(Records from a collection)
+ + +

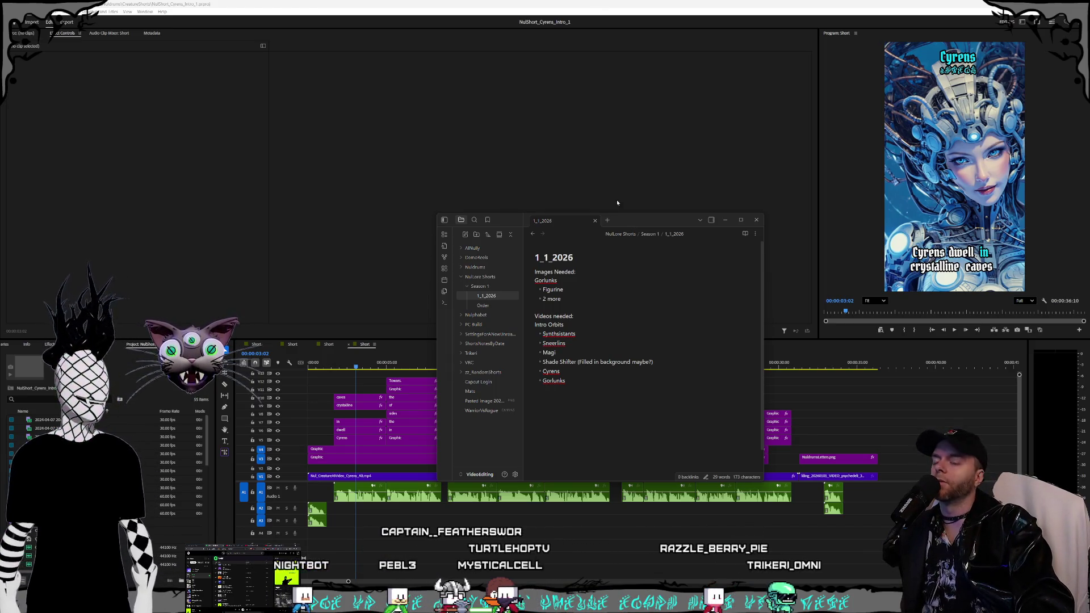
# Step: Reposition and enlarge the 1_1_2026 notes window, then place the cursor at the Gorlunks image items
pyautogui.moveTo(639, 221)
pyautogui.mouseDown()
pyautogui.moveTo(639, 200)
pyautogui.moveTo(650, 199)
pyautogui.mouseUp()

+ + +

Each of the lines from the one holding "pyautogui.moveTo(639, 221)" through the final line of the entries is to be set down exactly, and no others.

Solution for this task -
pyautogui.moveTo(639, 221)
pyautogui.mouseDown()
pyautogui.moveTo(639, 200)
pyautogui.moveTo(650, 199)
pyautogui.mouseUp()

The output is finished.